The sky was a deep, crisp blue and the temperature was 26 degrees when
we stepped out of the car at the small pullout on the road to Ramsey Cascades
trail. The branches of the trees were covered in a thick layer of hoarfrost,
and the sun was just beginning to creep over the stateline ridge, which made
the ice on the tree tops glow like white-hot fireworks. That same sunshine was
also beginning to warm the icy treetops just enough to send a steady shower of
ice chips, clumps, and crystals down on us all day long, even though the air
temperature would hover just below freezing for much of the day. It was
wonderfully typical November weather in the mountains.
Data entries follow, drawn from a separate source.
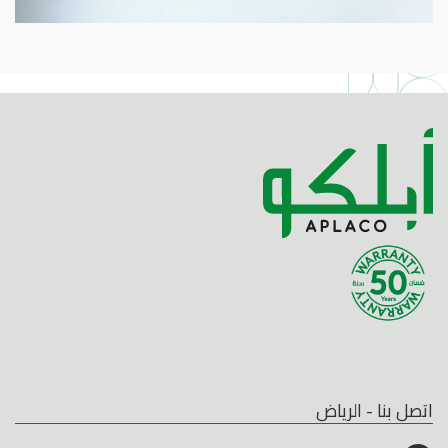
اتصل بنا - الرياض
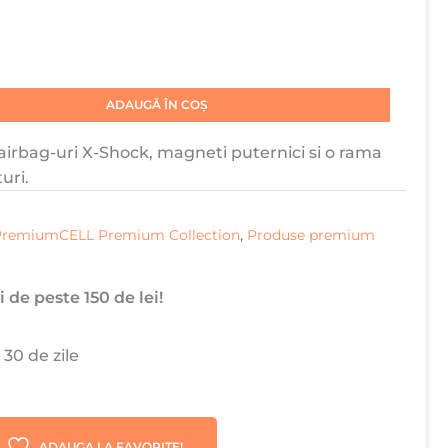
ADAUGĂ ÎN COȘ
 airbag-uri X-Shock, magneti puternici si o rama
uri.
PremiumCELL Premium Collection
,
Produse premium
 de peste 150 de lei!
 30 de zile
ADAUGA LA FAVORITE!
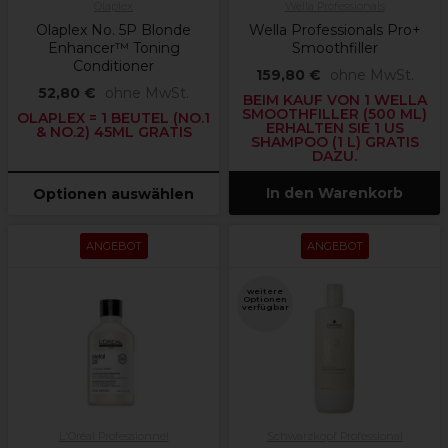
Olaplex
Wella Professionals
Olaplex No. 5P Blonde
Wella Professionals Pro+
Enhancer™ Toning
Smoothfiller
Conditioner
159,80 €
ohne MwSt.
52,80 €
ohne MwSt.
BEIM KAUF VON 1 WELLA
SMOOTHFILLER (500 ML)
OLAPLEX = 1 BEUTEL (NO.1
ERHALTEN SIE 1 US
& NO.2) 45ML GRATIS
SHAMPOO (1 L) GRATIS
DAZU.
In den Warenkorb
Optionen auswählen
ANGEBOT
ANGEBOT
weitere
Optionen
verfügbar
L'Oréal Professionnel
Schwarzkopf Professional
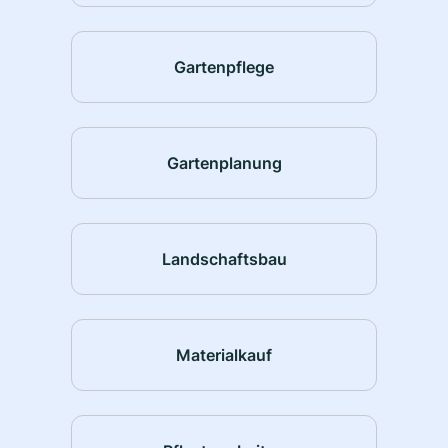
Gartenpflege
Gartenplanung
Landschaftsbau
Materialkauf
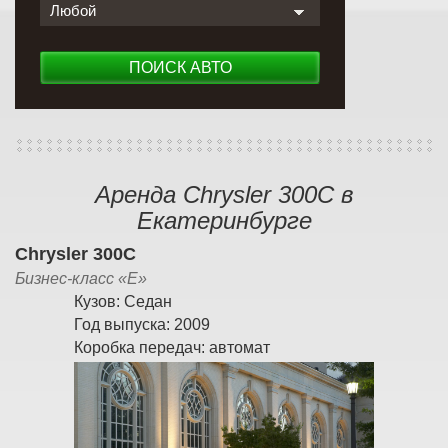
Любой
ПОИСК АВТО
Аренда Chrysler 300C в
Екатеринбурге
Chrysler 300C
Бизнес-класс «E»
Кузов:
Седан
Год выпуска:
2009
Коробка передач:
автомат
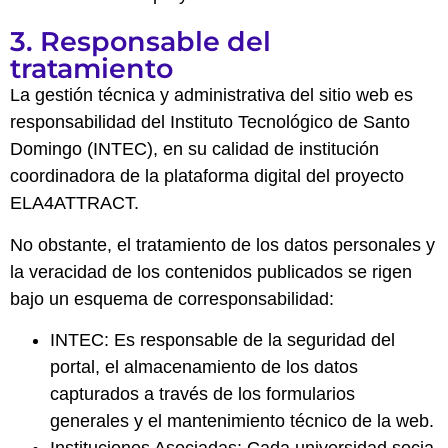
3. Responsable del
tratamiento
La gestión técnica y administrativa del sitio web es
responsabilidad del Instituto Tecnológico de Santo
Domingo (INTEC), en su calidad de institución
coordinadora de la plataforma digital del proyecto
ELA4ATTRACT.
No obstante, el tratamiento de los datos personales y
la veracidad de los contenidos publicados se rigen
bajo un esquema de corresponsabilidad:
INTEC: Es responsable de la seguridad del
portal, el almacenamiento de los datos
capturados a través de los formularios
generales y el mantenimiento técnico de la web.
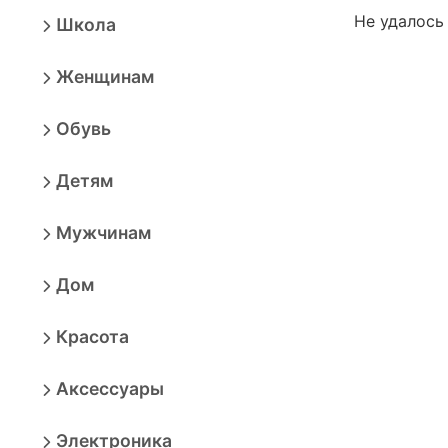
Не удалось
Школа
Женщинам
Обувь
Детям
Мужчинам
Дом
Красота
Аксессуары
Электроника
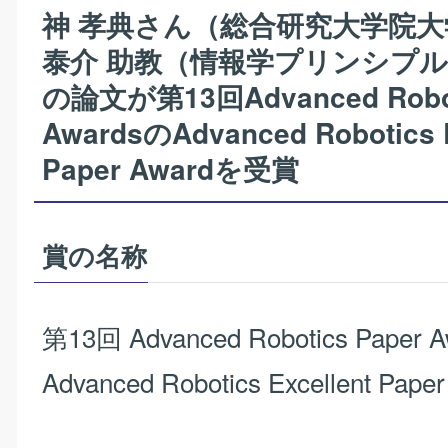
神 孝典さん（総合研究大学院
泰介 助教（情報学プリンシプ
の論文が第13回Advanced Robot
AwardsのAdvanced Robotics E
Paper Awardを受賞
賞の名称
第13回 Advanced Robotics Paper A
Advanced Robotics Excellent Pape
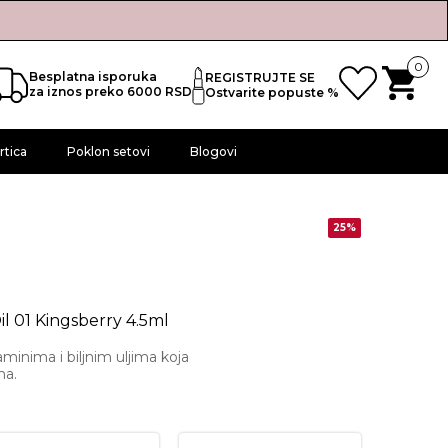
0
Besplatna isporuka
REGISTRUJTE SE
za iznos preko 6000 RSD
Ostvarite popuste %
rtica
Poklon setovi
Blogovi
25%
il 01 Kingsberry 4.5ml
taminima i biljnim uljima koja
na.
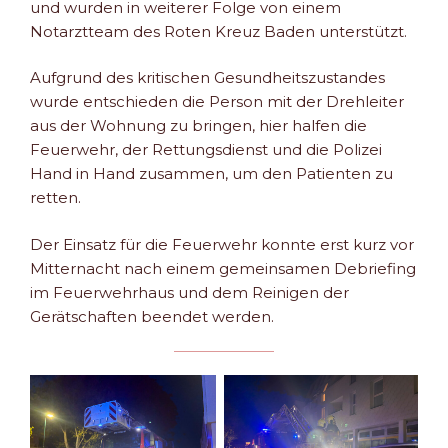
und wurden in weiterer Folge von einem
Notarztteam des Roten Kreuz Baden unterstützt.
Aufgrund des kritischen Gesundheitszustandes
wurde entschieden die Person mit der Drehleiter
aus der Wohnung zu bringen, hier halfen die
Feuerwehr, der Rettungsdienst und die Polizei
Hand in Hand zusammen, um den Patienten zu
retten.
Der Einsatz für die Feuerwehr konnte erst kurz vor
Mitternacht nach einem gemeinsamen Debriefing
im Feuerwehrhaus und dem Reinigen der
Gerätschaften beendet werden.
The name “Cat Stairs” has a romance to it that couldn’t be ignored, so
unlocking its secrets became our main Smoky Mountains project for a few years,
searching for routes through or over the cliffs to the top. Yes, there’s an old
trail (appropriately named the Greenbrier Pinnacle trail but no longer maintained
by the Park Service) that goes to the top, but why use a trail when you can
blaze your own path that few if any people have ever set foot on? To make a
long story short (and this time, I really mean it – it really is a long story
involving about 6 or 7 trips spread out over 12 months), we found two viable, rocky
ravines through the cliffs and one route around and above the northwestern end
of the cliffs. Then, of course, there are several interesting routes to take
you to each of those routes – Cable Route, Chestnut Grove, Harrell’s Folly,
plus a few that we haven’t named. Not to mention the fact that as you hike east
along the base of the cliffs, those cliffs gradually become less vertical
cliffs and more boulder fields, with many winding routes to the top. So there are
lots of options, but only two real routes through the heart of the cliffs.
So on this perfect November day, we hiked the old path along Bird
Branch to the Barnes graves and homesite and began our ascent up a dry,
east-running ravine that eventually turns into a delightful boulder field, with
rocks ranging from the size of a microwave oven to car and truck-sized. There
are a few young, chestnut saplings scattered along this route, so we call it
the Chestnut Grove route, although the term “grove” is a bit of an exaggeration.